Others interpret it differently: that Christ descended to the souls of the patriarchs who had died under the law, to announce redemption as accomplished and to free them from the prison where they were confined. To back up this interpretation, they wrongly adduce evidence from a psalm: “He shatters the doors of bronze and … the bars of iron” [Ps. 107:16]. Likewise, from Zechariah: “He will redeem the captives from the waterless pit” [ch. 9:11 p.]. But the psalm foretells the liberation of those who are cast into bondage in far-off countries; Zechariah, moreover, compares the Babylonian disaster, into which the people had been cast, to a deep, dry pit or abyss, and at the same time teaches that the salvation of the whole church is a release from the nether depths. Thus, it has happened in some way or other that later generations thought it to be a place under the earth, to which they gave the name “Limbo.” But this story, although it is repeated by great authors, and even today is earnestly defended as true by many persons, still is nothing but a story. It is childish to enclose the souls of the dead in a prison. What need, then, for Christ’s soul to go down there to release them?
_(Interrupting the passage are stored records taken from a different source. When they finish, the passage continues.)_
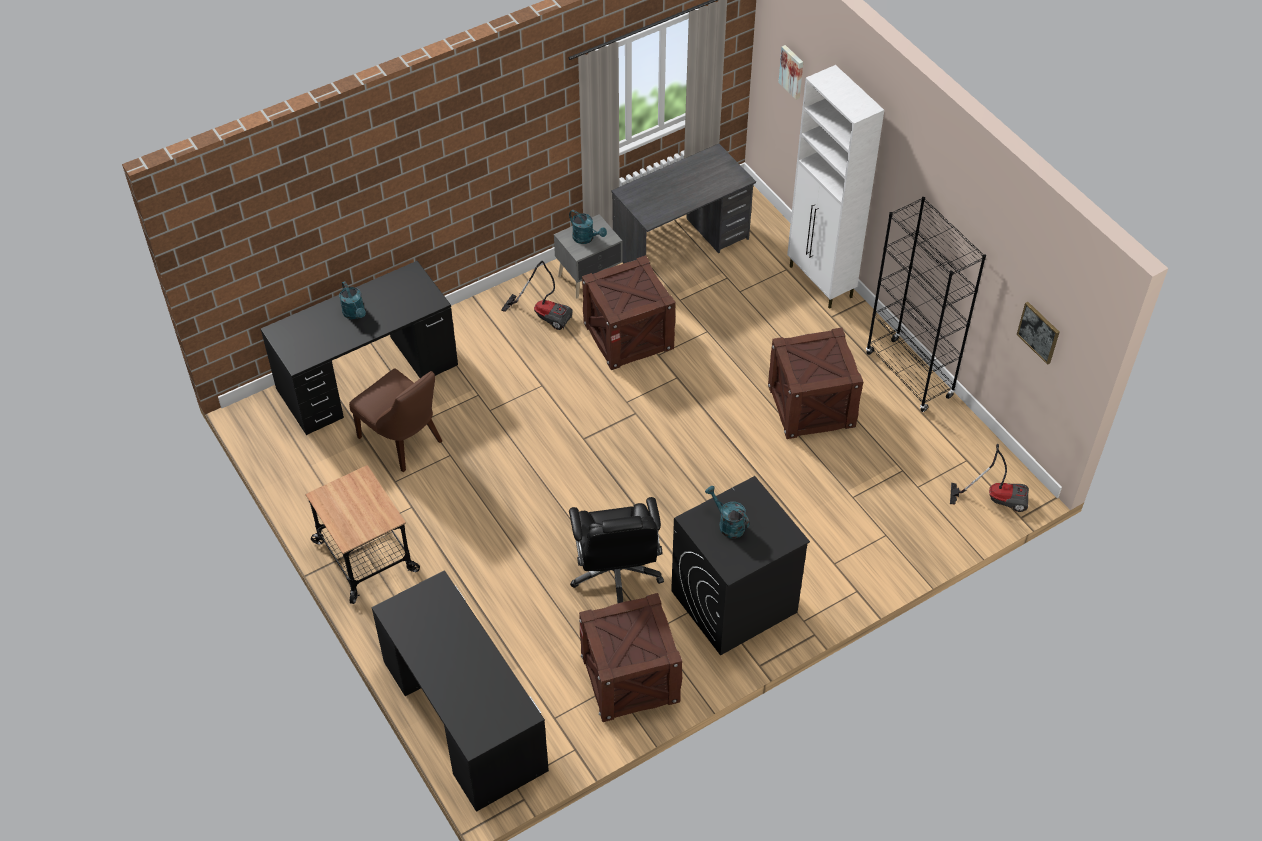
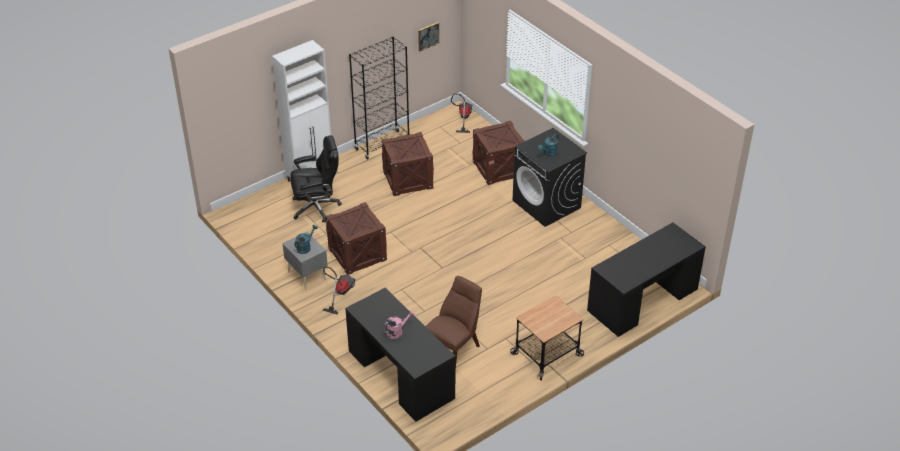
camera: 95 degrees left, 10 degrees down
turquoise watering can [339,281,366,319] -> pink watering can [383,310,415,339]
black office chair [569,497,664,603] -> black office chair moved to [290,135,342,223]
crate [579,593,682,722] -> crate moved to [473,121,525,185]
grey desk [611,144,756,264] -> none
picture [778,45,803,100] -> none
I readily admit that Christ shone upon them with the power of his Spirit, enabling them to realize that the grace which they had only tasted in hope was then manifested to the world. In this way the passage in Peter can probably be explained wherein he says: “Christ came and preached to the spirits who were in a ‘watchtower’—commonly rendered ‘prison’ ” [1 Peter 3:19, cf. Vg.]. The context leads us to suppose that believers who died before that time shared the same grace with us. For Peter extols the power of Christ’s death in that it penetrated even to the dead; while godly souls enjoyed the present sight of that visitation which they had anxiously awaited. On the other hand, the wicked realized more clearly that they were excluded from all salvation. Now, while Peter does not clearly distinguish between the godly and the ungodly, we are not therefore to understand that he mixes them indiscriminately. He only means to teach that both groups have a common awareness of Christ’s death.
John Calvin | Institutes of the Christian Religion, ed. John T. McNeill, trans. Ford Lewis Battles, The Library of Christian Classics (Louisville:: Westminster John Knox Press, 2011), 2.16.9.